Schoof was sparing with information after his first formation session. '\“It was a beautiful day,\” he told the press after meeting with the leaders of the coalition parties and formateur Richard van Zwol.
'''

REFERENCE3='''The employees are taking part in the initiative of a company working group that promotes inclusion.
Disney has increasingly focused on inclusion in recent years. Pride Walks have already taken place in London, Berlin, and Paris.
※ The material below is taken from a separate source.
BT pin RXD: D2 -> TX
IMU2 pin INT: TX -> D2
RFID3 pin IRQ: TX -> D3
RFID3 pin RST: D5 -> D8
However, this is the first time that the company has taken such a clear stand and made such a visible statement during a Dutch Pride. "We are very pleased with the great interest and diversity of registrations for this year's boat parade," said the Utrecht Pride organization. \"The selected boats show what Utrecht Pride stands for, making the LGBTIQ+ community visible in all its facets, and we look forward to everyone enjoying this beautiful event, both on the water and along the side.\"'''

In [None]:
print(avgrepN([[REFERENCE1],[REFERENCE2],[REFERENCE3]]))

How do the reference texts compare to texts generated under different values of p or temperature?

**Answer**
In terms of diversity as well as "feel" when reading the reference texts are the most similar to a temperature of about 1 and a p of about 0.5. When decreasing either the output becomes too safe and unoriginal compared to the reference but use higher values and the model either begins rambling or has trouble producing coherent sentences.